Entries taken from a collection:
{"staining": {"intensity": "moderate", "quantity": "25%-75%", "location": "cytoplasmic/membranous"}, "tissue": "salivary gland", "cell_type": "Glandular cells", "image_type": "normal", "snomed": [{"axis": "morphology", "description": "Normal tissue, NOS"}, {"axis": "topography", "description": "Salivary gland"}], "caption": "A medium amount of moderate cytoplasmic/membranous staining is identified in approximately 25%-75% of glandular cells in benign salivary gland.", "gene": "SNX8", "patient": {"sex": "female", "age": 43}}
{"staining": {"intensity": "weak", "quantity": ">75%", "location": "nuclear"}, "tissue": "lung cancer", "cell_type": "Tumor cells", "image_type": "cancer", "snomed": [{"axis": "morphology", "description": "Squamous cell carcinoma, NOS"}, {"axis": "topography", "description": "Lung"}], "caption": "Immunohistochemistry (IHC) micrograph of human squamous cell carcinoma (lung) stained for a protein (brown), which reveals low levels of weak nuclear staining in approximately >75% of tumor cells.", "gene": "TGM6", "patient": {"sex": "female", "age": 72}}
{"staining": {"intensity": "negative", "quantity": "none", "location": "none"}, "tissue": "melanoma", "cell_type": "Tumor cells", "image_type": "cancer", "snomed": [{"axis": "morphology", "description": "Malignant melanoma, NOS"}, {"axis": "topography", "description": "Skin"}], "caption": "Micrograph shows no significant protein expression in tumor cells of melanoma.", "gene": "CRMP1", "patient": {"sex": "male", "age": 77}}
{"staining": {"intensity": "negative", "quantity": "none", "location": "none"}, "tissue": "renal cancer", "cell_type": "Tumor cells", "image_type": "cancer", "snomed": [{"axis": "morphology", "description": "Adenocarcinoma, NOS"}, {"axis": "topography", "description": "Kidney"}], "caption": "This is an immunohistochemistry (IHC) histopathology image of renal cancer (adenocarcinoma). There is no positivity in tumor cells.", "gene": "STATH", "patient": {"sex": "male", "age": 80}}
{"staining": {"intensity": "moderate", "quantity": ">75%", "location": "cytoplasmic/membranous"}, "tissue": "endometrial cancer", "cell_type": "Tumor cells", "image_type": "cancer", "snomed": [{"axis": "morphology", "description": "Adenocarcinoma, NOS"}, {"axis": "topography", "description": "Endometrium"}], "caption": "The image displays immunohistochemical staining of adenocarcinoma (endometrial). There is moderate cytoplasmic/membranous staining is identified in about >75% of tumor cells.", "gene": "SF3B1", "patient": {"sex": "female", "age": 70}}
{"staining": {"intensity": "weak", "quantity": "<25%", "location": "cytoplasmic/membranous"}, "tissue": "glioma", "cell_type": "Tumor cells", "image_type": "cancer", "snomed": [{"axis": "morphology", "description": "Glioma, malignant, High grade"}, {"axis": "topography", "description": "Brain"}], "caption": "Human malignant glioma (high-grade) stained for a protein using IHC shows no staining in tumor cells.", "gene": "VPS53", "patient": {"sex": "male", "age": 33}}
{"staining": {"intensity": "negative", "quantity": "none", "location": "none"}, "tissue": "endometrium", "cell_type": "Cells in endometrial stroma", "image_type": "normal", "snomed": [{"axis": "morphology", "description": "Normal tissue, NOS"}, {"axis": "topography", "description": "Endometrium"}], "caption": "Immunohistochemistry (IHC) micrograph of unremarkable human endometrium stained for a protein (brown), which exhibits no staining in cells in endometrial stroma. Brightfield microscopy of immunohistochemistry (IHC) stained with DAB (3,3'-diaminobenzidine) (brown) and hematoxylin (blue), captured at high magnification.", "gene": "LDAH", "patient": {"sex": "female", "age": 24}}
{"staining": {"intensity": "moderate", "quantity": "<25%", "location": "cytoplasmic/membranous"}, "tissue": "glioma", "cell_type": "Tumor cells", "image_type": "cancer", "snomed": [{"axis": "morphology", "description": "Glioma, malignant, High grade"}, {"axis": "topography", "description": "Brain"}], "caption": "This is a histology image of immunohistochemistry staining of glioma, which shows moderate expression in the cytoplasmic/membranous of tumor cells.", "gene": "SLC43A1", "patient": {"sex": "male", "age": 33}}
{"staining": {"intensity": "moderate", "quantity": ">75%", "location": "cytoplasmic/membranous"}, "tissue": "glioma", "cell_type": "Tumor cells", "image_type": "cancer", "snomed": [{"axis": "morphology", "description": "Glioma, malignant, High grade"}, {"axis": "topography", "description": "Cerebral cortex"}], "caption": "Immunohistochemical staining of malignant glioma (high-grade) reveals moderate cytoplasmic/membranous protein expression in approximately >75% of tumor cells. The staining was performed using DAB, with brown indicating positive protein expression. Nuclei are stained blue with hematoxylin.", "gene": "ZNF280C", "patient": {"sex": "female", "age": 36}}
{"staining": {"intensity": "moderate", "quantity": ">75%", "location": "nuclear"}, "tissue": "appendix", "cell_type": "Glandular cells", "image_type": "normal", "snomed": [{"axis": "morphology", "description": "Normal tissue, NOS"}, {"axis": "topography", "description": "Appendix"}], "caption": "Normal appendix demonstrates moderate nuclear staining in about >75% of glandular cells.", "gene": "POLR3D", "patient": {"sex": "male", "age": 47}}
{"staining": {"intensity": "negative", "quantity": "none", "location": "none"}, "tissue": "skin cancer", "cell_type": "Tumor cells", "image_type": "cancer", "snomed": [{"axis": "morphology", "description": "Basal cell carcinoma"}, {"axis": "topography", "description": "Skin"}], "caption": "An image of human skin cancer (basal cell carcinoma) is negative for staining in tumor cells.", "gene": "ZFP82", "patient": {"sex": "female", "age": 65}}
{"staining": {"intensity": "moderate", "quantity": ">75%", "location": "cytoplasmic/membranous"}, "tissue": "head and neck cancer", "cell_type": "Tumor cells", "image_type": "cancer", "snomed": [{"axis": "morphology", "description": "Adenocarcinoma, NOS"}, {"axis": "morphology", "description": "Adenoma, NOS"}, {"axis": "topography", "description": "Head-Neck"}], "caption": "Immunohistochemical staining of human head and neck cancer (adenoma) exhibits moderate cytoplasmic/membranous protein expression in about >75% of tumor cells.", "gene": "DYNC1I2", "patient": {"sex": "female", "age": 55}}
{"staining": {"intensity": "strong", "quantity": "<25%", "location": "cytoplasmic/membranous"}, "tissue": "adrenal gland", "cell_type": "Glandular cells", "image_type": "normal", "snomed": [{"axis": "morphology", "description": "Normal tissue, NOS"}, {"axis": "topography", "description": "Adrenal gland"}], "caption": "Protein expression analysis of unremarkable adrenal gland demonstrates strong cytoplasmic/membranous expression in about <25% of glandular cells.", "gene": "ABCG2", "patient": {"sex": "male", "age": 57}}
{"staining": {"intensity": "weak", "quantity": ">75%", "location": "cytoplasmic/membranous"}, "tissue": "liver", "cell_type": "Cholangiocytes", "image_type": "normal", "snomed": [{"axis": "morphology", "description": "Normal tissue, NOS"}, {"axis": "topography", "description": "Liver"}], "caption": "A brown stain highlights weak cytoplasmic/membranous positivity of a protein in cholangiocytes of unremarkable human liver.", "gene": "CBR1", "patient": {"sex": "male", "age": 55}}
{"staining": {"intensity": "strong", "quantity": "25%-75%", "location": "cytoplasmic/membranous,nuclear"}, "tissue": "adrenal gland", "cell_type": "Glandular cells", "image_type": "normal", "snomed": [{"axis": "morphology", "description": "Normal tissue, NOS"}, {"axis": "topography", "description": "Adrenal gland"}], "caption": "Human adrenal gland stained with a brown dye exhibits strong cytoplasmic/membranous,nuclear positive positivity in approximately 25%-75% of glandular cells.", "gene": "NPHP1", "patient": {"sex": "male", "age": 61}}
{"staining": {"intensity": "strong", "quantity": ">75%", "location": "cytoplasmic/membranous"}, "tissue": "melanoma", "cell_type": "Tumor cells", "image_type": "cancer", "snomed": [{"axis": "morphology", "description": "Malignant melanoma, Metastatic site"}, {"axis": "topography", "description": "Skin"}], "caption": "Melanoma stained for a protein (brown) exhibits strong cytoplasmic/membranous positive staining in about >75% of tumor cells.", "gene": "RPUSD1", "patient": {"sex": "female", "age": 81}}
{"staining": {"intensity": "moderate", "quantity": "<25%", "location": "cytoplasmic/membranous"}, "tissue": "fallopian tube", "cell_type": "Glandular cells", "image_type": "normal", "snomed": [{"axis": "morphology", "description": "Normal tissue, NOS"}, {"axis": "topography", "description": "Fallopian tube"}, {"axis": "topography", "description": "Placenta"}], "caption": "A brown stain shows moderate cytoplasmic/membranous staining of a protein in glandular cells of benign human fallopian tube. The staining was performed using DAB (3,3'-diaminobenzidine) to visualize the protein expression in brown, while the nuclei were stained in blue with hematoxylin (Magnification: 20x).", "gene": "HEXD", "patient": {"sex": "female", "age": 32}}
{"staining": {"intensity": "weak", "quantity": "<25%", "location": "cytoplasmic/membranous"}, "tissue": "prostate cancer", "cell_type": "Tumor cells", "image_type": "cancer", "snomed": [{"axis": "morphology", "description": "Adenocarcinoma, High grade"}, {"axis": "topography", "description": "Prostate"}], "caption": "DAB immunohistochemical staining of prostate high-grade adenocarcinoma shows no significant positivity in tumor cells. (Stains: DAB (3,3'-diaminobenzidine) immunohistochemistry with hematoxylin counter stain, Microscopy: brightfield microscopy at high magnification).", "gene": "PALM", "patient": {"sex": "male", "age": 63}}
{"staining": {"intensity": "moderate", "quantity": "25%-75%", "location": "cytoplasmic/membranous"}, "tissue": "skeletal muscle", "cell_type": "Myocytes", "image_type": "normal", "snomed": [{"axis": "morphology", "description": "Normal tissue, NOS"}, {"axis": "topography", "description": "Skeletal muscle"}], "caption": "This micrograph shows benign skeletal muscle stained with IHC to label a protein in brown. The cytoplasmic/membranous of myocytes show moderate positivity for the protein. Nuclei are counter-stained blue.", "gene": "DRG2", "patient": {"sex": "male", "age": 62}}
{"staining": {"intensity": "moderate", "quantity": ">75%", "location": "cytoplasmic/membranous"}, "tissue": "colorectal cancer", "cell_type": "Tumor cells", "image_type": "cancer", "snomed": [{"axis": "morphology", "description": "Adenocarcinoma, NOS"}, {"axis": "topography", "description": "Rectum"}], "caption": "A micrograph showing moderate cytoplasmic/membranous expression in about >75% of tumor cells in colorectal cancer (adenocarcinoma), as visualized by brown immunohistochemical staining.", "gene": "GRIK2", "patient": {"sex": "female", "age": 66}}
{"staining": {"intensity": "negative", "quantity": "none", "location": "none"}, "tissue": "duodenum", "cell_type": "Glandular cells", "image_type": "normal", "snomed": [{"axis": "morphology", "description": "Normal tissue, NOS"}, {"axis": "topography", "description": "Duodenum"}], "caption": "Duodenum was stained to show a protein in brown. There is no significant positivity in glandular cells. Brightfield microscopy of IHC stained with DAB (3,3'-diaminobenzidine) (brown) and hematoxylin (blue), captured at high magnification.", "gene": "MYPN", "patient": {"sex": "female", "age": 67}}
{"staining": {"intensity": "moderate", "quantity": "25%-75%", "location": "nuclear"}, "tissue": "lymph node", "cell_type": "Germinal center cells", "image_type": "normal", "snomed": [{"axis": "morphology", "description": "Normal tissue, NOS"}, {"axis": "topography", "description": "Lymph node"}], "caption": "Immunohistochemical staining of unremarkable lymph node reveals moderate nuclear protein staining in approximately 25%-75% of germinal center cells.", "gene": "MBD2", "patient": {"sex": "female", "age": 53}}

TASK DESCRIPTION: Copy the entries above exactly, but only from the line holding "is an immunohistochemistry" through the line holding "image displays immunohistochemical", both included.

RESULT FOR THIS EXERCISE:
{"staining": {"intensity": "negative", "quantity": "none", "location": "none"}, "tissue": "renal cancer", "cell_type": "Tumor cells", "image_type": "cancer", "snomed": [{"axis": "morphology", "description": "Adenocarcinoma, NOS"}, {"axis": "topography", "description": "Kidney"}], "caption": "This is an immunohistochemistry (IHC) histopathology image of renal cancer (adenocarcinoma). There is no positivity in tumor cells.", "gene": "STATH", "patient": {"sex": "male", "age": 80}}
{"staining": {"intensity": "moderate", "quantity": ">75%", "location": "cytoplasmic/membranous"}, "tissue": "endometrial cancer", "cell_type": "Tumor cells", "image_type": "cancer", "snomed": [{"axis": "morphology", "description": "Adenocarcinoma, NOS"}, {"axis": "topography", "description": "Endometrium"}], "caption": "The image displays immunohistochemical staining of adenocarcinoma (endometrial). There is moderate cytoplasmic/membranous staining is identified in about >75% of tumor cells.", "gene": "SF3B1", "patient": {"sex": "female", "age": 70}}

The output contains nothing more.